MCP Connection Modes

The codesearch mcp command supports three modes:

Mode	Behavior
`auto` (default)	Connects to serve if running, otherwise local stdio
`client`	Always connects to serve, fails if not running
`local`	Always uses local DB (classic single-repo stdio)
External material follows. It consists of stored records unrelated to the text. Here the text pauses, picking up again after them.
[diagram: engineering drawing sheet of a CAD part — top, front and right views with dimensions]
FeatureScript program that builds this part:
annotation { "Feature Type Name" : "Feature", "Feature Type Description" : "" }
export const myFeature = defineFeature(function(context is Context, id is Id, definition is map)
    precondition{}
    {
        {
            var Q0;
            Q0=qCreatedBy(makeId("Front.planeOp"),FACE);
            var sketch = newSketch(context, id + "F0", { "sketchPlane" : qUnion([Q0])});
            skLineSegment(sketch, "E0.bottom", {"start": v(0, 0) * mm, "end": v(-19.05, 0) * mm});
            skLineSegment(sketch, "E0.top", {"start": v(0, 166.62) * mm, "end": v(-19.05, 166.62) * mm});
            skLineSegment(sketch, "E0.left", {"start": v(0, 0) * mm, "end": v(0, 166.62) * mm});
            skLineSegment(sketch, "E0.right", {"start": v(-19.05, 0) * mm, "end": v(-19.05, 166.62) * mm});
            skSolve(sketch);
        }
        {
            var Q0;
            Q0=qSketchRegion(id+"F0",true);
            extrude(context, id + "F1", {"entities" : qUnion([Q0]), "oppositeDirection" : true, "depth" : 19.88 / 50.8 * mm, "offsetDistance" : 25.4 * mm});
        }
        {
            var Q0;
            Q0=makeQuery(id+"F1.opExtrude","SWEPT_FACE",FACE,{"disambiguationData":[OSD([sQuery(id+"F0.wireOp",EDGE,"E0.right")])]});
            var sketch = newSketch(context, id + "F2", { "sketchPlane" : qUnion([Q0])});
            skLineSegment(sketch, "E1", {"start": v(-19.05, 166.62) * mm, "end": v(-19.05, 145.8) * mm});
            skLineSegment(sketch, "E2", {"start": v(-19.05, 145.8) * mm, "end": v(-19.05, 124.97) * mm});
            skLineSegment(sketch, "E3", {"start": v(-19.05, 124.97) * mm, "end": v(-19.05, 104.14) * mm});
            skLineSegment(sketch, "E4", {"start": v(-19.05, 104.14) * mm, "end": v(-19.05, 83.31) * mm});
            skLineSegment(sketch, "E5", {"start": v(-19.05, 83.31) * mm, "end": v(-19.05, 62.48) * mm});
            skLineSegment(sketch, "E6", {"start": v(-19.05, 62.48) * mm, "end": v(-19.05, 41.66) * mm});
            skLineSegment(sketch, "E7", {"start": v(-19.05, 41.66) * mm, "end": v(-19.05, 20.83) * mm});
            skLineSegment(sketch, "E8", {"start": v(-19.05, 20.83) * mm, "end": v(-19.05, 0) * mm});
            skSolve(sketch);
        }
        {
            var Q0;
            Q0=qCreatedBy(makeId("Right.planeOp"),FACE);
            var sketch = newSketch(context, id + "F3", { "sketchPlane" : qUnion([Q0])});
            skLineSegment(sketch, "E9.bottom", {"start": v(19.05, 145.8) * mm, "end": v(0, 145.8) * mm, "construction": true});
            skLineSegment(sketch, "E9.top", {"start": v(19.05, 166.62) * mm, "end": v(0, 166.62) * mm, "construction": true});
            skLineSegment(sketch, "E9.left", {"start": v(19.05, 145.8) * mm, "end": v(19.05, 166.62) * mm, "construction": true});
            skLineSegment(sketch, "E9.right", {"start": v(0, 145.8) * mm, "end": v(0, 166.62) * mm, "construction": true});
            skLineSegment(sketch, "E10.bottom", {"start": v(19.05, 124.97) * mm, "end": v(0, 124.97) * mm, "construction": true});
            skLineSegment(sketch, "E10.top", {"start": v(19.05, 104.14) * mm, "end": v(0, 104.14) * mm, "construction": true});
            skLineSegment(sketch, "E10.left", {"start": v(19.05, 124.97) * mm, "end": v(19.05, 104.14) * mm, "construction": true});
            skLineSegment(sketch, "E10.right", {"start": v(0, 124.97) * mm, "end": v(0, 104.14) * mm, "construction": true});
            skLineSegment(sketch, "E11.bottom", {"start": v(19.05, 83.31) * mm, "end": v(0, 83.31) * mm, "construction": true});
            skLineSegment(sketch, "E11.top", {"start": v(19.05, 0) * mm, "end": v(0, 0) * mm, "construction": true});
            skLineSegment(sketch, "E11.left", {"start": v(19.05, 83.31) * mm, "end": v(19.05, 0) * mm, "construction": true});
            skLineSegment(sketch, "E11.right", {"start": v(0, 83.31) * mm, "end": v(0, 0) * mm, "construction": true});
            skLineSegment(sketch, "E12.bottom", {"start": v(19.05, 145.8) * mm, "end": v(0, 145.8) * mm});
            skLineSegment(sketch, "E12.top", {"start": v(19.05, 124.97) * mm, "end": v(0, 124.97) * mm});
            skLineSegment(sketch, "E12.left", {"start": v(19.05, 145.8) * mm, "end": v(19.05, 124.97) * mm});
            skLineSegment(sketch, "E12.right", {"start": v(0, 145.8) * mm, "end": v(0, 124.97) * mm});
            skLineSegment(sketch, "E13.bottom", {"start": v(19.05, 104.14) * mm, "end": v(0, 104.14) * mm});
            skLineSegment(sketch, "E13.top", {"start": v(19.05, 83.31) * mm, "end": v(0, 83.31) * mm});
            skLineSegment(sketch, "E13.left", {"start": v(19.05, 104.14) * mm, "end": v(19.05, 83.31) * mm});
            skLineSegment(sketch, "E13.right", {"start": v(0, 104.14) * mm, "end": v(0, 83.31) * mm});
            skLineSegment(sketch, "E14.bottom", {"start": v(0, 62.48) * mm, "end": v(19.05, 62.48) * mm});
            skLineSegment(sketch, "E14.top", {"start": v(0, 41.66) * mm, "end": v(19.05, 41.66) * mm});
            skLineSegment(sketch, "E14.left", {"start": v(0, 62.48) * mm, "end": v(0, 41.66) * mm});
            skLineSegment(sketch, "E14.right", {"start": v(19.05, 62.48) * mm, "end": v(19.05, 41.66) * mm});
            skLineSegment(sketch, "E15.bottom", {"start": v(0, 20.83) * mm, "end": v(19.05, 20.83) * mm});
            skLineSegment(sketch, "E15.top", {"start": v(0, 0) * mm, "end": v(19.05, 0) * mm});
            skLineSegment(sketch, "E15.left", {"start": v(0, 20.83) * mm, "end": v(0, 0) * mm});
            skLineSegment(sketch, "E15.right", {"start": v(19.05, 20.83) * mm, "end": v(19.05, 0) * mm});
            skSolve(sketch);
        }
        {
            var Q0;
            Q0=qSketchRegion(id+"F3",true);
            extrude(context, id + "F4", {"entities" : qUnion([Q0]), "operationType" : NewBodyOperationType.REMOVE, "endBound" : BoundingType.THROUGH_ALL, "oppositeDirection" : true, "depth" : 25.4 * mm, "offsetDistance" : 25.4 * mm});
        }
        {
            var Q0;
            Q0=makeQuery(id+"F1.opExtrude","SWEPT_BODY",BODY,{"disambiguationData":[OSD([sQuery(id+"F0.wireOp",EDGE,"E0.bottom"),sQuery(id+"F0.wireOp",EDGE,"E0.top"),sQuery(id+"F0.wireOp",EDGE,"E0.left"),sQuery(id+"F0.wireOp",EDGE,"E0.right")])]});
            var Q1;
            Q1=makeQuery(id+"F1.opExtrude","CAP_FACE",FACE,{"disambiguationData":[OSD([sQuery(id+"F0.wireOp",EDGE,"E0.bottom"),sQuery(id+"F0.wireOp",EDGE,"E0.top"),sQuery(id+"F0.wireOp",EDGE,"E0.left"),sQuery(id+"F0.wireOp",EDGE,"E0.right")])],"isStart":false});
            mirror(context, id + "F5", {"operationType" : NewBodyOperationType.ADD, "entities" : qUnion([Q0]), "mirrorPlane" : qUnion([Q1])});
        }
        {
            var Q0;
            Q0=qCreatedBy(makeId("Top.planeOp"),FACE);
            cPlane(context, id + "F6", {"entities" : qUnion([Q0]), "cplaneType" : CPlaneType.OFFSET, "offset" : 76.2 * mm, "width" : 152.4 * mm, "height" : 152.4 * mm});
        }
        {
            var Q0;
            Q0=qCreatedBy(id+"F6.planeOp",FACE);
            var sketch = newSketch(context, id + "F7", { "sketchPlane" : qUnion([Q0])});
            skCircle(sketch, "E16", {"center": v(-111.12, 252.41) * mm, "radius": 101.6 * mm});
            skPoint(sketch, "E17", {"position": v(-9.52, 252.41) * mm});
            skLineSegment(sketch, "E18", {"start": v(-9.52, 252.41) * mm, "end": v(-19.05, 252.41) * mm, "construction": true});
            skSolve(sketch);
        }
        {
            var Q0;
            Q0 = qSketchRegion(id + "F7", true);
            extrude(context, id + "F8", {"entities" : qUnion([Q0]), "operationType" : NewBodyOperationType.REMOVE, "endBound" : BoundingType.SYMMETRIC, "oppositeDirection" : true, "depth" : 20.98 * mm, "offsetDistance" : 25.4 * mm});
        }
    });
codesearch mcp --mode client  # force serve connection

The serve endpoint is available at /mcp (Streamable HTTP transport).

CLI Reference

Command	Description
`codesearch index [PATH]`	Index a repo (incremental; `--force` for full rebuild)
`codesearch search <QUERY>`	CLI search (for testing)
`codesearch mcp`	Start MCP stdio server
`codesearch serve`	Start multi-repo HTTP server with TUI
`codesearch stats`	Show database statistics
`codesearch clear`	Delete index
`codesearch doctor`	Health check (model, index, config)
`codesearch setup`	Download embedding models
`codesearch cache stats\|clear`	Manage embedding cache
`codesearch groups list\|add\|remove`	Manage repository groups

Configuration

Environment Variables

Variable	Description
`CODESEARCH_SERVE_PORT`	Serve mode port (default: 39725)
`CODESEARCH_MCP_MODE`	MCP mode: auto, client, local
`CODESEARCH_REPOS_CONFIG`	Path to repos.json
`CODESEARCH_REPO_IDLE_TIMEOUT_SECS`	Idle eviction timeout (default: 1800)
`CODESEARCH_CACHE_MAX_MEMORY`	Embedding cache MB (default: 500)
`CODESEARCH_BATCH_SIZE`	Embedding batch size
`RUST_LOG`	Log level (e.g. `codesearch=debug`)

`.codesearchignore`

Place in repo root. Gitignore syntax. Excludes paths from indexing:

# Vendored code
vendor/
node_modules/
# Generated files
*.generated.cs
**/migrations/**

`repos.json`

Located at ~/.codesearch/repos.json. Managed by codesearch index add/rm. Contains repo aliases → paths and group definitions. See Serve Mode.

Supported Languages

Tree-sitter AST-aware chunking:

Language	Extensions
Rust	`.rs`
Python	`.py`
JavaScript	`.js`, `.jsx`
TypeScript	`.ts`, `.tsx`
C	`.c`, `.h`
C++	`.cpp`, `.hpp`
C#	`.cs`
Go	`.go`
Java	`.java`

All other text files use line-based chunking as fallback.

Core Technology

Component	Technology
Embedding	fastembed + ONNX Runtime (CPU)
Vector store	arroy (Approximate Nearest Neighbors) + LMDB
Full-text search	Tantivy (BM25, AND mode)
Chunking	Tree-sitter AST parsing
Incremental sync	SHA-256 content hashing
Caching	3-layer: in-memory (Moka) → persistent disk → query cache
Schema	Versioned via `metadata.json`

Development

# Build
cargo build

# Run tests
cargo test

# Check + lint
cargo clippy --all-targets -- -D warnings

# Format
cargo fmt --all

License

Apache-2.0

Acknowledgements

This project is a fork of demongrep by yxanul. Huge thanks for building such a solid foundation.

Built with: fastembed-rs, arroy, tantivy, tree-sitter, ratatui, LMDB.